Le 64e Corps d’aviation de chasse spécial soviétique (26 000 hommes, environ 240 avions), dont les activités n’étaient pas annoncées, et d’importants contingents de troupes armées de la RPC, officiellement appelés « Volontaires du peuple chinois », participèrent aux côtés de la RPDC à la guerre de Corée.

De juin à septembre 1950, les troupes nord-coréennes lancèrent une offensive du 38e parallèle jusqu’au fleuve Naktong, mirent en déroute les principales forces ennemies, avancèrent de 250 à 350 km, occupèrent plus de 90 % du territoire de la Corée du Sud et immobilisèrent le groupe américano-sud-coréen en mer dans la région de Busan.

À la mi-septembre 1950, la FMN prit l’initiative stratégique et lança une contre-offensive depuis la tête de pont de Busan avec le gros des forces de la 8e armée américaine et de deux corps d’armée sud-coréens (un total d’environ 150 000 hommes, 500 chars, plus de 1 600 canons et mortiers, et plus de 1 000 avions).

Les 15 et 16 septembre, la FMN débarqua une force de marine (le 10e corps d’armée américain) dans la région d’Inchon, attaqua Séoul et s’empara de la ville le 28 septembre.
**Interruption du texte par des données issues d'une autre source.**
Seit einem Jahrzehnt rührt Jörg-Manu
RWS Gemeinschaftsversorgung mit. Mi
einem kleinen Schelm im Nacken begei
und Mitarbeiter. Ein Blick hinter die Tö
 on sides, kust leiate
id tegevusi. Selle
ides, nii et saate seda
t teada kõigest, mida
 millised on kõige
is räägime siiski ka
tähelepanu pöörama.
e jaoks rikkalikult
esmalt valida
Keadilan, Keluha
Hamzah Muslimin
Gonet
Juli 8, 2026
Développant l’offensive, elle chercha à encercler le gros des forces nord-coréennes, mais une partie importante de ses troupes parvint à se replier vers le nord.

Le 20 octobre, les troupes de la FMN s’emparèrent de Pyongyang, traversèrent la rivière Chongchong le 24 octobre et atteignirent la frontière sino-coréenne dans la région de Chosan le 26 octobre, avec les forces d’une division. Cependant, le 25 octobre, deux groupes d’armées de la RPC (30 divisions d’infanterie et 4 divisions d’artillerie) entrèrent en guerre de Corée.
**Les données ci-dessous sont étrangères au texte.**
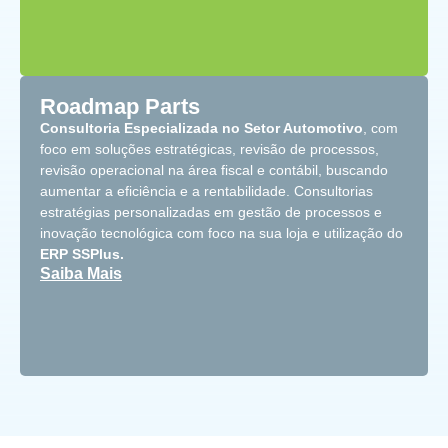
Roadmap Parts
Consultoria Especializada no Setor Automotivo
, com
foco em soluções estratégicas, revisão de processos,
revisão operacional na área fiscal e contábil, buscando
aumentar a eficiência e a rentabilidade. Consultorias
estratégias personalizadas em gestão de processos e
inovação tecnológica com foco na sua loja e utilização do
ERP SSPlus.
Saiba Mais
Avec les unités nord-coréennes sous le commandement du colonel général chinois Peng Dae Huai, ils portèrent un coup dur aux troupes de la FMN, libérèrent Pyongyang, repoussèrent l’ennemi jusqu’au 37e parallèle et s’emparèrent de Séoul et de plusieurs autres villes sud-coréennes. Fin janvier 1951, les troupes de la FMN lancèrent une nouvelle contre-offensive qui leur permit d’atteindre le 38e parallèle début juillet.

Le 10 juillet 1951, des négociations d’armistice débutèrent à Kaesong. Elles furent interrompues à plusieurs reprises, les combats locaux reprirent et l’aviation de la Force multinationale bombarda intensément les bases arrière des troupes chinoises, de l’Armée populaire de Corée et des zones peuplées de la RPDC. Le 27 juillet 1953, un accord de cessez-le-feu fut signé à Panmunjom. Suite à la guerre de Corée, les parties n’atteignirent pas leurs objectifs politiques et le 38e parallèle divisa à nouveau le pays en deux camps opposés.

Bien que le conflit se soit terminé par une trêve et qu’aucune des deux parties n’ait remporté la victoire, la guerre a eu d’importantes conséquences politiques pour la Corée et le reste du monde. Elle a consolidé la division de la péninsule coréenne et renforcé les positions politiques du régime de Kim Il-sung au nord et du régime de Syngman Rhee au sud.

Kim Il-sung a réussi à éliminer toutes les factions d’opposition (internes, soviétiques et chinoises) au sein du Parti des travailleurs de Corée au pouvoir entre 1952 et 1957 et à établir un contrôle total sur le pays. Suite à l’armistice de Panmunjom, le territoire de la République de Corée s’est étendu et l’autoritarisme du régime de Syngman Rhee, qui s’appuyait sur un soutien militaire et financier toujours croissant des États-Unis, s’est renforcé.

La guerre de Corée a entraîné l’extension de la Guerre froide au-delà de l’Extrême-Orient, vers d’autres régions. Les États-Unis ont maintenu une présence militaire importante en Corée du Sud, envoyé des troupes pour défendre Taïwan, abandonné leur politique de neutralité en Indochine et renforcé leur présence militaire en Europe et au Moyen-Orient.

Le budget militaire américain a atteint 50 milliards de dollars, les effectifs des forces armées américaines ont doublé et une attention particulière a été accordée au développement de l’aviation. Le complexe militaro-industriel américain, profondément en récession depuis la fin de la Seconde Guerre mondiale, a retrouvé sa position économique.

Sources : Histoire des relations internationales (1918-2003) 

L’analyse ci-dessus exprime le point de vue de la rédaction et s’inscrit dans une démarche de réflexion, sans prétention à l’exhaustivité ni à l’unanimité.